Δευτέρα 7 Μαΐου 2018

BENEFIT OF ADJUVANT CHEMOTHERAPY FOR RECTAL CANCER

Adjuvant chemotherapy is associated with improved overall survival in patients with rectal cancer and pathological complete response after neoadjuvant chemotherapy and resection, according to results from two studies of the National Cancer Database (NCDB).
The standard treatment for locally advanced rectal cancer includes neoadjuvant chemoradiation, surgical resection and adjuvant chemotherapy (ACT). The added impact of ACT on outcomes remains unclear, so patients who achieve a pathological complete response (pCR) are less likely to undergo ACT than those with residual disease after neoadjuvant therapy.
In one study, Dr. Sami A. Chadi from Toronto Western Hospital, in Canada, and colleagues used NCDB data to investigate whether ACT is associated with improved overall survival in 2,455 patients with pCR of their rectal cancer.
Just over a quarter of these patients received ACT, and 667 of these were paired with patients who did not receive adjuvant treatment for propensity-score-matched analyses.
Three-year and five-year overall survival rates were 97.6% and 95.0%, respectively, for patients treated with ACT and 94.0% and 88.2%, respectively, for patients who did not receive ACT, Dr. Chadi's team reports in JAMA Oncology, online April 19.
Clinically node-negative patients treated with ACT did not have significantly improved overall survival compared with those who did not receive ACT. In contrast, ACT was associated with significantly improved overall survival in clinically node-positive patients.
"Our study demonstrates that the use of adjuvant treatment should be considered in patients treated with neoadjuvant chemoradiotherapy who achieve pCR," the researchers conclude. "Recognizing the trade-offs between improving survival and the toxic effects of chemotherapy, the decision to administer ACT in this subset of patients with excellent survival should be individualized."
In the second study, also online April 19 in JAMA Oncology, Dr. Patricio M. Polanco from the University of Texas Southwestern Medical Center, in Dallas, and colleagues undertook a similar propensity-score-matched analysis of 741 pairs of patients with rectal cancer with pCR included in NCDB between 2006 and 2012.
Overall survival rates at one, three, and five years were 99.7%, 97.1%, and 94.7%, respectively, for the ACT group versus 99.2%, 93.6%, and 88.4% for the group that did not receive ACT.
In subgroup analyses, patients with clinical stage T3/T4, especially those with node-positive disease, benefited from ACT, although there was no significant overall survival difference among T/N subgroups.
Dr. George J. Chang from the University of Texas MD Anderson Cancer Center, in Houston, who wrote an editorial accompanying the reports, told Reuters Health by email, "I think we should take a critical view when interpreting the findings of observational studies of treatment effect on survival within registry data and ask, 'Do the findings make sense and are there potential alternative explanations to the observed findings?' And given that the group of patients with pCR are also the patients with the most favorable prognosis with a low risk for recurrence, the toxicity risk of adjuvant chemotherapy is not insignificant and can have long-lasting adverse effects on quality of life."
"I don't think that we should alter our current management for patients with rectal cancer based on these findings," he said. "Data from randomized trials do not support these conclusions, particularly in this group of patients who have very favorable prognosis already and in whom the absolute benefit of adjuvant therapy would be expected to be very small."

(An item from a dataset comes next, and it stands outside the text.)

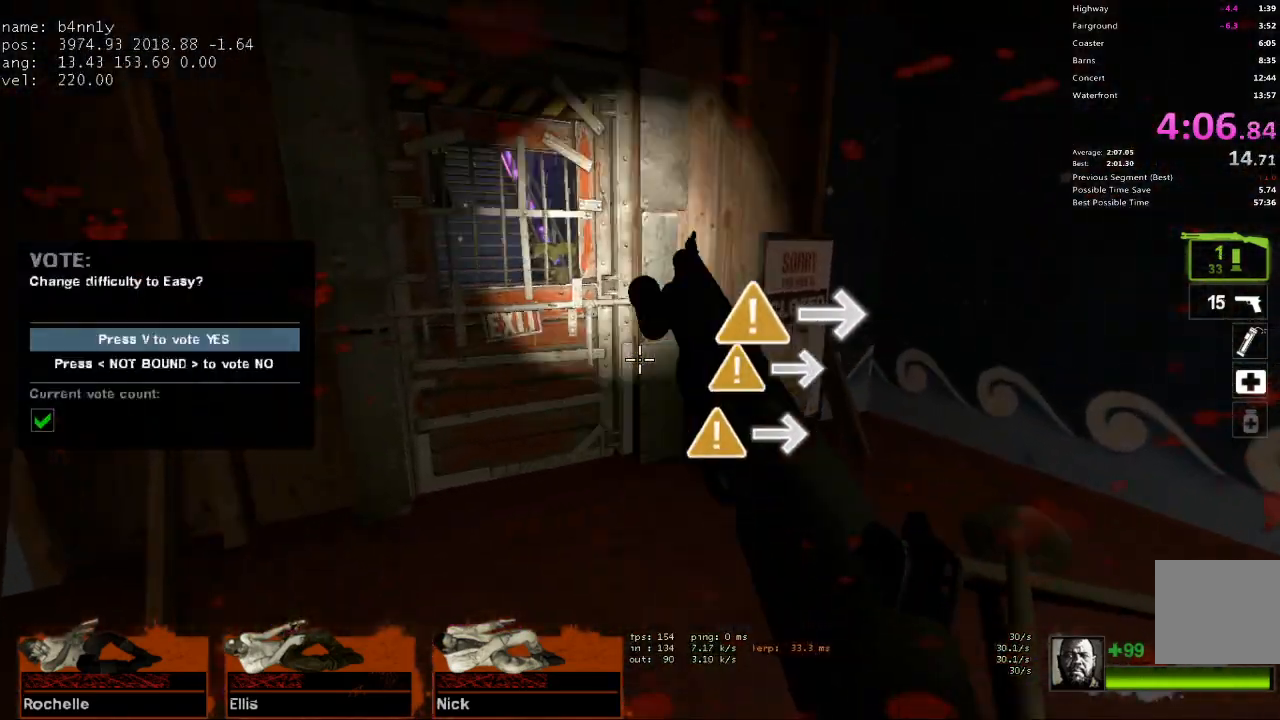
{"keys": ["a", "e", "w"], "events": [[83, "e", "down"], [500, "a", "down"]]}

"We often find larger effects during retrospective analysis of large registries because there are a number of factors that contribute to the decision for treatment that are not represented by the available data, leading to overestimation of treatment effects," he explained. "For example, healthier patients are more likely to receive adjuvant therapy. However, when we are able to employ methodology that can adequately account for such biases through appropriate statistical methodology, we see that many of these relatively large effects are no longer observed."
"We should continue to work to generate new evidence to help inform these decisions, including identifying the patients who are at risk and sparing those who are not," Dr. Chang said.
Dr. Chadi did not respond to a request for comments, and Dr. Polanco was unable to provide comments in time for publication.